Piano performance major Brandon K. Stewart (’06), from Fountain Valley, Calif., won the Music Teachers National Association collegiate-level music competition in Seattle on April 4. For winning the competition, Stewart got to pick out a $45,000 Steinway piano.

Art history professor Martha Moffitt Peacock (BA ’78) was selected to receive the 2005 Distinguished Research Award from the BYU Women’s Research Institute. She serves as the graduate coordinator for art history and has been the advisor to 36 master’s theses, many of which have been related to women’s studies.

Health and Human Performance

Rebecca Wright Phillips (BA ’87) received the Research/Creative Works Award at the College of Health and Human Performance’s spring social.
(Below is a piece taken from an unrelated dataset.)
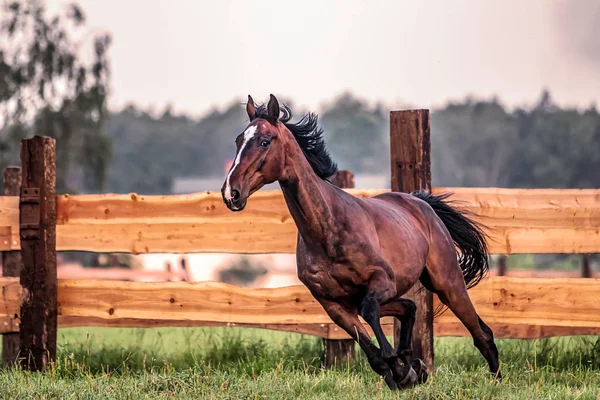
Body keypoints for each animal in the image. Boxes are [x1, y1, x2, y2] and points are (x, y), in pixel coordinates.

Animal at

Since her appointment in 1994, Phillips has been one of the Dance Department’s most published and presented faculty members. Her choreographic works have been presented in main stage venues locally, nationally, and internationally.


John R. Rosenberg (BA ’79) ac-cepted the appointment as dean of the College of Humanities. He will begin his five-year term immediately, replacing Van C. Gessel, who was called, with his wife, Elizabeth, to preside over the Oregon Portland Mission.

A book by Jeffrey S. Nielsen, professor of philosophy, The Myth of Leadership: Creating Leaderless Organizations, was nominated for both the Independent Publishers Book Award and theForeWord Magazine Book Award.


Kimberly Johnson, assistant professor of creative writing, is a 2005 recipient of the Literature Program’s Creative Writing Fellowship in Poetry, given by the National Endowment for the Arts.

Allen J. Christenson (BS ’80), a professor of humanities, classics, and comparative literature, accompanied a crew from National Geographic to Guatemala; an article in the magazine titled “Descent into the Maya Underworld” recently featured Christenson.


Law School

The J. Reuben Clark Law School was ranked 35th in U.S. News & World Report’s “America’s Best Graduate Schools 2006.”

Marriott School

U.S. News & World Report ranked the Marriott School of Management 40th among top graduate schools in the United States. The report, “America’s Best Graduate Schools 2006,” also ranked the school’s accounting program 12th in the nation.


Lynn Clark Callister (BS ’64), professor of nursing, will participate in an elite forum at Oxford University this summer. The Women’s Leadership Round Table, to be held Aug. 7–12, will be composed of 35 community and educational leaders from around the world.

Physical and Mathematical Sciences

The National Science Foundation awarded the Department of Mathematics a three-year, $158,166 grant to set up a summer undergraduate research center. The eight-week program began June 20.

Religious Education

Kip Sperry (BS ’70), professor of Church history and doctrine, recently published Kirtland, Ohio: A Guide to Family History and Historical Sources.

Kent P. Jackson (BA ’74), professor of ancient scripture, recently published The Book of Moses and the Joseph Smith Translation Manuscripts.

Stephen E. Robinson (BA ’71), professor of ancient scripture, and H. Dean Garrett (EdD ’74), professor of Church history and doctrine, recently published their third of four volumes of A Commentary on the Doctrine and Covenants through Deseret Book.